Life Lessons in Music.  David Ahrens is a band director at Bear River High School, Grass Valley, CA.  These are a series of 12 blog posts written between 2010 and 2011 from his Sound Education website – each one focuses upon one life lesson learned through music.  Regarding critical thinking he writes, “The musician must make constant critical judgments regarding pitch, tone, phrasing, and many other considerations in bringing the music to life.”  How might we effectively let our students’ parents about this potential in our lessons?  Perhaps a simple mention is a good start. 

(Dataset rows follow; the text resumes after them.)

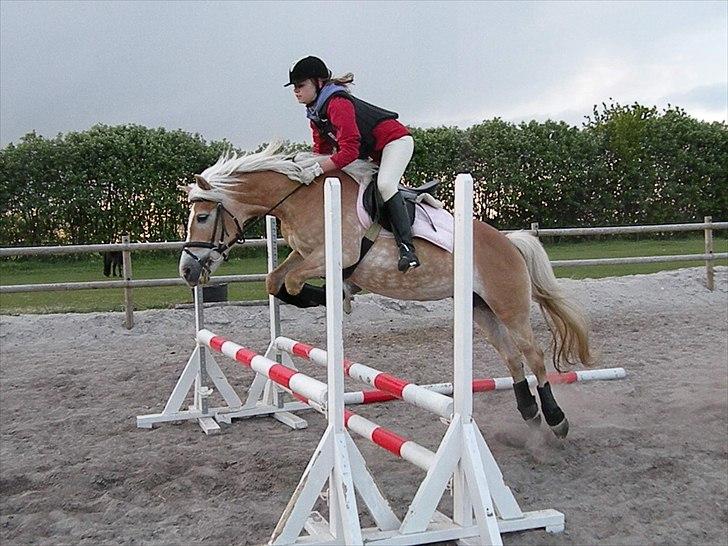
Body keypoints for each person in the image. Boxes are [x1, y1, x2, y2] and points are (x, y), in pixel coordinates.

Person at [285, 55, 420, 272]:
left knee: (385, 185)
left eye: (301, 85)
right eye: (294, 87)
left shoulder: (338, 104)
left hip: (395, 142)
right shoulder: (315, 113)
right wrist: (308, 166)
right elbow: (322, 151)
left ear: (318, 83)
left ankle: (407, 248)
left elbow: (349, 151)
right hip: (373, 153)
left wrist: (317, 168)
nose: (296, 91)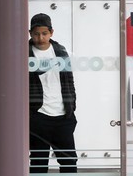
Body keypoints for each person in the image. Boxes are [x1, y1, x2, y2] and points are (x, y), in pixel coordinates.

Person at [29, 13, 77, 173]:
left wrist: (71, 107)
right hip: (38, 116)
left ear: (51, 33)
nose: (40, 37)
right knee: (38, 163)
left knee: (69, 163)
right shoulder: (23, 54)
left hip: (63, 116)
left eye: (44, 33)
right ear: (30, 33)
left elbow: (69, 82)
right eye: (36, 34)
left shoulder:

The Biggest Lesson Music Taught Me About Life in Science.  July, 29, 2014:  “Music, in many ways, prepared me for a life in science; creativity, work ethic, the desire to innovate just to name a few.”  Michael D. L. Johnson, Ph.D. in bio-chemistry and biophysics from Chapel Hill, BA in Music, Duke. 


The home page of The International School of Music has as their header:  Benefits of Music: How Playing Music Enhances Your Life -- 12 Important Skills Your Child Learns by Studying Music.  Included in that list are:  teamwork, problem-solving, coordination, discipline, communication, making value judgments, etc.   They state that “There is an undeniably strong correlation between music education and development of skills that our children need to become successful in life.”    


One of the most articulate statements on the universal benefits of music study come from a recent letter posted online by Lawrence E. Bethune, Vice President for Students Affairs and Dean of Students at the Berklee College of Music,:  “During my over forty years as a music educator, I have often been asked by parents about the benefits gained from the serious study of music.”  To paraphrase and quote from the next paragraph, he says there are tremendous benefits in simply playing music, starting with small children through senior adulthood.  Among them are the “…transferable skills that one learns.  Music is a discipline that teaches problem solving, a work ethic, creativity, self-expression; skills that can be applied to just about any field.  And the serious study of music can help one become expert in these skills.  Most corporate CEOs will tell you they would love to have experts who can find creative ways to solve problems, who have the self-discipline and self-motivation to improve their own work skills while mastering the skills to collaborate and cooperate with others to get the job done.”  Then Bethune asks, “Sounds just like a musician, doesn’t it?”  His letter continues for six pages, enumerating strengths and skills musicians gain through their study of music. 

In support of music study


Everything We Needed to Know About Business We Learned Playing Music.  Craig M. Cortello.  La Dolce Vita Publishing, 2009.  This book is a collection of personal essays from 32 professionals who attribute their success in business to their prior music education.  The book makes a strong case for music education whether or not a person is going into music as a profession.  For example, Monica Ricci, professional organizer and founder of Catalyst Organizing Solutions, she speaks in her essay of the benefits learned in playing in music ensembles that taught her collaboration and teamwork skills.  Another essay contributor, Dan Burrus, CEO and Founder of Burrus Research Technology, attributes his music performance background as a guitarist in helping him become a major success as a speaker (over 2300 keynotes).  These essays make a strong case that skills learned in the music lesson are absolutely essential in the business world. 

The Artistic Edge: 7 Skills Children Need to Succeed in an Increasingly Right Brain World.  Lisa Phillips.  Lisa Phillips, publisher, Toronto, Ontario, Canada, 2012.  This self-published book makes a case for why the arts are extremely important in education and to our children’s futures.  In the forward to this book, Raymond Aaron, NY-Times best-selling author of Chicken Soup for the Parent’s Soul, writes, “Education in the arts is not just for those who want to pursue careers in the arts.  It is about helping our children develop the skill set they need most in the twenty-first century.”